В Шульс-Тараспе они выпили чаю. Потом, сидя на парковой скамейке, лорд Элкинс осторожно, обиняками, приступил к делу. В Оксфорде у него две племянницы, примерно ее возраста, если она захочет приехать в Англию, то сможет пожить у них; ему доставит удовольствие пригласить ее к ним, ну а потом, если, конечно, ей не будет в тягость общество старого человека, он будет счастлив показать ей Лондон. Правда, он не уверен, есть ли у нее возможность вообще покидать Австрию, не связана ли она чем-нибудь дома, он имеет в виду: душевно связана. Вопрос поставлен ясно. Однако Кристина в своей восторженности не поняла его. О нет, ей очень хочется посмотреть мир, и Англия, говорят, замечательная, она так много слышала о Оксфорде с его гребными гонками, ведь нет другой страны, где так любят спорт, где так прекрасно быть молодым.
Лицо старика омрачилось. Ни слова она не сказала о нем самом. Думала только о себе, о своей молодости. Решимость снова покинула его. Нет, думает он, это преступно - заточить молодое существо, в котором жизнь бьет ключом, в древний замок, к старому человеку. Нет, не дожидайся отказа, не будь смешным! Простись с этим, старик! Не воротишь! Поздно!
- Не пора ли нам вернуться? - спрашивает он изменившимся вдруг голосом. - Боюсь, ваша тетушка будет беспокоиться.
- Хорошо, - отвечает она и с восторгом добавляет: - Ах, было так чудесно, здесь все так бесподобно красиво.
Он садится в машину рядом с ней; на обратном пути старик больше молчит, густя о ней, грустя о себе. Но она не догадывается, что происходит в нем, и не подозревает, что произойдет с ней; раскрасневшиеся щеки подставлены свистящему ветру, ясный взгляд устремлен на пейзаж.
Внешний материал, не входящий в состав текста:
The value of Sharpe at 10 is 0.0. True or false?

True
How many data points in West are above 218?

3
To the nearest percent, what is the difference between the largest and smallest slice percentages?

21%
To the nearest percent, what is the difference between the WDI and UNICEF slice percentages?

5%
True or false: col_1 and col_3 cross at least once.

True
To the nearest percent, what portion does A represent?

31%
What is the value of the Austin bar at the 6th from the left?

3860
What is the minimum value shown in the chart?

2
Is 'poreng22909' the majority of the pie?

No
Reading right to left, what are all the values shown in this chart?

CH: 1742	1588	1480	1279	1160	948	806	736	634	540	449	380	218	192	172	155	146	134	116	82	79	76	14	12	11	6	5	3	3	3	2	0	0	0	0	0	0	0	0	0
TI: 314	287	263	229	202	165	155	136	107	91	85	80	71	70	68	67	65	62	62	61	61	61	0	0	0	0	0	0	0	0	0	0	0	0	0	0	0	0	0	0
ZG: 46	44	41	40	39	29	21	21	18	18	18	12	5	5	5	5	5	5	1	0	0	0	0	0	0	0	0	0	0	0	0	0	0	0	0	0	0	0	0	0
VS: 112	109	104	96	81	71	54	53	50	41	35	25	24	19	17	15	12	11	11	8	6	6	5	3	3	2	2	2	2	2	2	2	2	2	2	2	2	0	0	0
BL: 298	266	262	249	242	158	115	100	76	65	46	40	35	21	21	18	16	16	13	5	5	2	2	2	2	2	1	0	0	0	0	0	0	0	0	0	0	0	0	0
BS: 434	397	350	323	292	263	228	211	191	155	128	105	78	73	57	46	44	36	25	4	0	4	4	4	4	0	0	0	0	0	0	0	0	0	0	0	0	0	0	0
Когда они вышли из машины, в отеле только что прозвучал гонг. Благодарно пожав почтенному человеку руку, Кристина бежит наверх переодеться: теперь это уже стало у нее привычкой. В первые дни занятие туалетом всякий раз вызывало страх, напряжение, озабоченность и в то же время было веселой, волнующей игрой. Всякий раз она дивилась в зеркале какому-то новому, наряженному существу, в которое неожиданно преображалась. Теперь же для нее быть каждый вечер красивой и элегантной - нечто само собой разумеющееся. Несколько движений - платье легкой цветной волной стекает по тугой груди, уверенный мазок по красным губам, волосы откидываются назад, шаль набрасывается на плечи, и она готова, в земной роскоши она чувствует себя столь же естественно, как в собственной коже! Еще один взгляд через плечо в зеркало: хорошо! Довольна! И она мчится к тете звать ее на ужин.